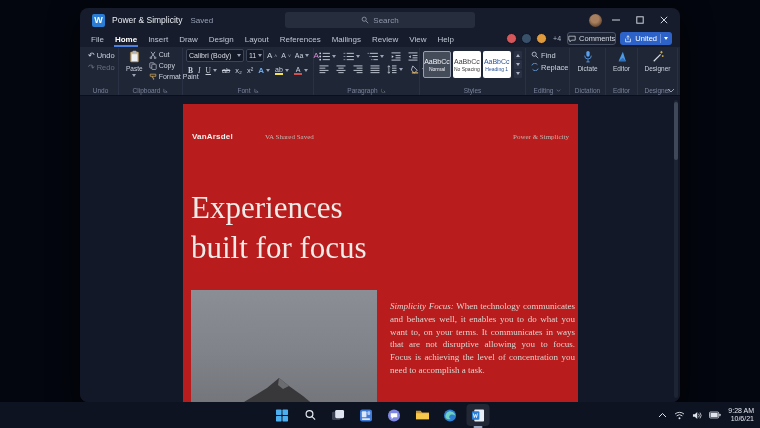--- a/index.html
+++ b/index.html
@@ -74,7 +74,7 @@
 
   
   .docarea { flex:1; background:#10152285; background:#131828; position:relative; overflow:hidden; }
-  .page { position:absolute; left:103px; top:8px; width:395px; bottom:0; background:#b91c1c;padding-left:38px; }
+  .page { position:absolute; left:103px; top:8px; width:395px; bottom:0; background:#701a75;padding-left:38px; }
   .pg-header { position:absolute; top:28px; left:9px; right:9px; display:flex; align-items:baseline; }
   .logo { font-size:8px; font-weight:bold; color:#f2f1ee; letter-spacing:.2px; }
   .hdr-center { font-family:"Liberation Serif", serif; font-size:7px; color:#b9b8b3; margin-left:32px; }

▬▬▬

• [Required action]:
Each entry above must be repeated word for word, minus its images.

• [Worked solution]:
--- a/index.html
+++ b/index.html
@@ -74,7 +74,7 @@
 
   
   .docarea { flex:1; background:#10152285; background:#131828; position:relative; overflow:hidden; }
-  .page { position:absolute; left:103px; top:8px; width:395px; bottom:0; background:#b91c1c;padding-left:38px; }
+  .page { position:absolute; left:103px; top:8px; width:395px; bottom:0; background:#701a75;padding-left:38px; }
   .pg-header { position:absolute; top:28px; left:9px; right:9px; display:flex; align-items:baseline; }
   .logo { font-size:8px; font-weight:bold; color:#f2f1ee; letter-spacing:.2px; }
   .hdr-center { font-family:"Liberation Serif", serif; font-size:7px; color:#b9b8b3; margin-left:32px; }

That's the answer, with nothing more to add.